> [Written task]:
Reproduce only the lines below from the line containing "Ценообразование во внешней торговле/" to the line containing "ARTÍCULOS RECIENTES", exactly as written, with both end lines kept. Omit the pictures.

> [Extracted records]:
┏━━

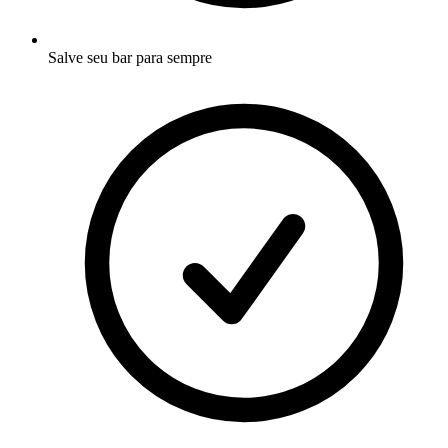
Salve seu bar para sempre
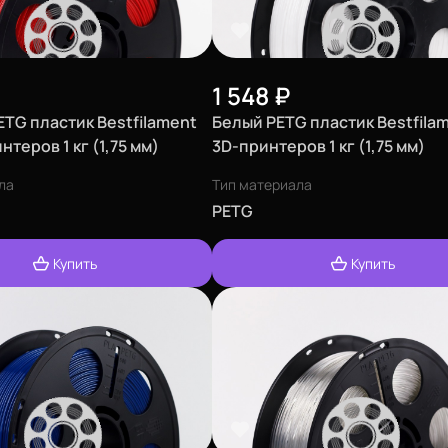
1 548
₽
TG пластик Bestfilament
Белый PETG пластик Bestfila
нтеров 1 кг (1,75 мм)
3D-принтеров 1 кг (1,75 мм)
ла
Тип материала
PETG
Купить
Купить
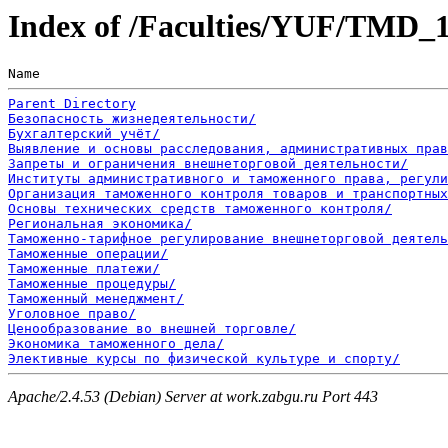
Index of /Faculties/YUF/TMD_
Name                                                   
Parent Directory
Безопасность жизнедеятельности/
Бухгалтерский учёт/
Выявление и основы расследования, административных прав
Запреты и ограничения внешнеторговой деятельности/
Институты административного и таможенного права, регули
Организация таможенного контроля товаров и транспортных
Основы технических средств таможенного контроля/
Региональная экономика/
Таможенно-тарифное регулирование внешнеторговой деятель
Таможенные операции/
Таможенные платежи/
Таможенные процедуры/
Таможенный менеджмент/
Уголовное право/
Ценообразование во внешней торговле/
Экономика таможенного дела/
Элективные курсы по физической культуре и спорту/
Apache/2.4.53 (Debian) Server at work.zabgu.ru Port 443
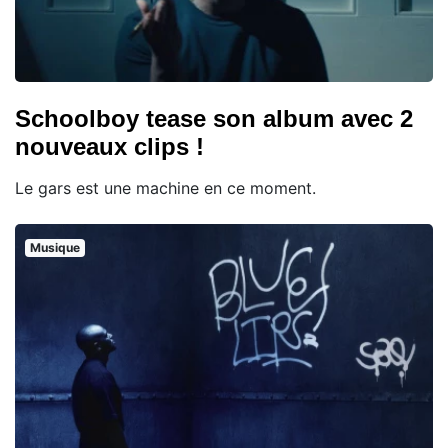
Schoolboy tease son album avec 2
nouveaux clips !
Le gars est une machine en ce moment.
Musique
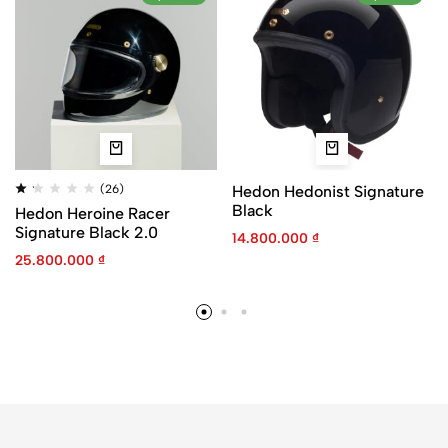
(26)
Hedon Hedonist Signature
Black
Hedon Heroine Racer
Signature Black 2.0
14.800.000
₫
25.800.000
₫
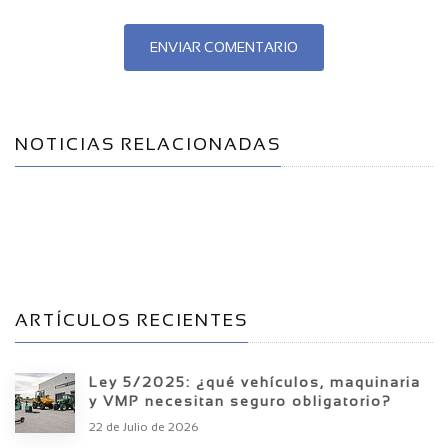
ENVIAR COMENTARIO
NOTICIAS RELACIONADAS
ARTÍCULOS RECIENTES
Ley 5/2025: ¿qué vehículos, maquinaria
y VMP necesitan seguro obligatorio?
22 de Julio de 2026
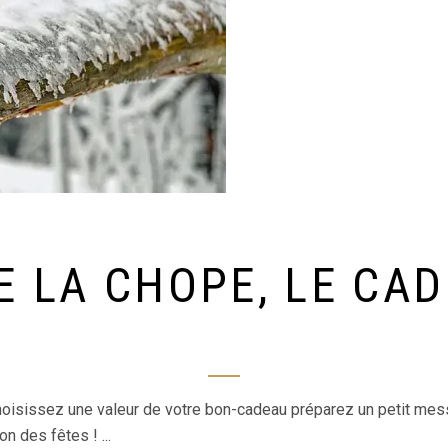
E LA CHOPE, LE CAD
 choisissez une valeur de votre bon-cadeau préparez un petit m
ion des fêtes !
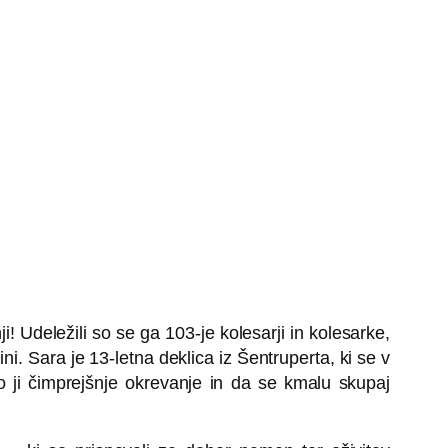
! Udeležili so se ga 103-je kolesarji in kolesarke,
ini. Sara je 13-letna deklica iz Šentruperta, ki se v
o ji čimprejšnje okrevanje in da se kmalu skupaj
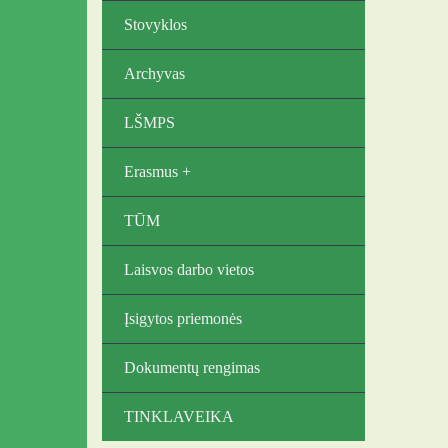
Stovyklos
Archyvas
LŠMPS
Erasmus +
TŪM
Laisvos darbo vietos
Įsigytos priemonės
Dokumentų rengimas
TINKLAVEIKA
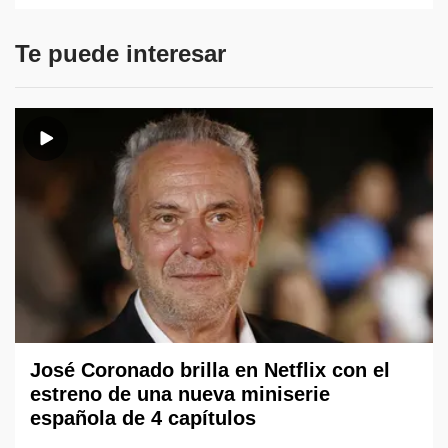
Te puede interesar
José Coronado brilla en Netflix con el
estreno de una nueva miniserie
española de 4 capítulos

┗━━

> [Solution]:
Ценообразование во внешней торговле/
Экономика таможенного дела/
Элективные курсы по физической культуре и спорту/
Apache/2.4.53 (Debian) Server at work.zabgu.ru Port 443
Schoolboy tease son album avec 2
nouveaux clips !
Le gars est une machine en ce moment.
Musique
(26)
Hedon Hedonist Signature
Black
Hedon Heroine Racer
Signature Black 2.0
14.800.000
₫
25.800.000
₫
ENVIAR COMENTARIO
NOTICIAS RELACIONADAS
ARTÍCULOS RECIENTES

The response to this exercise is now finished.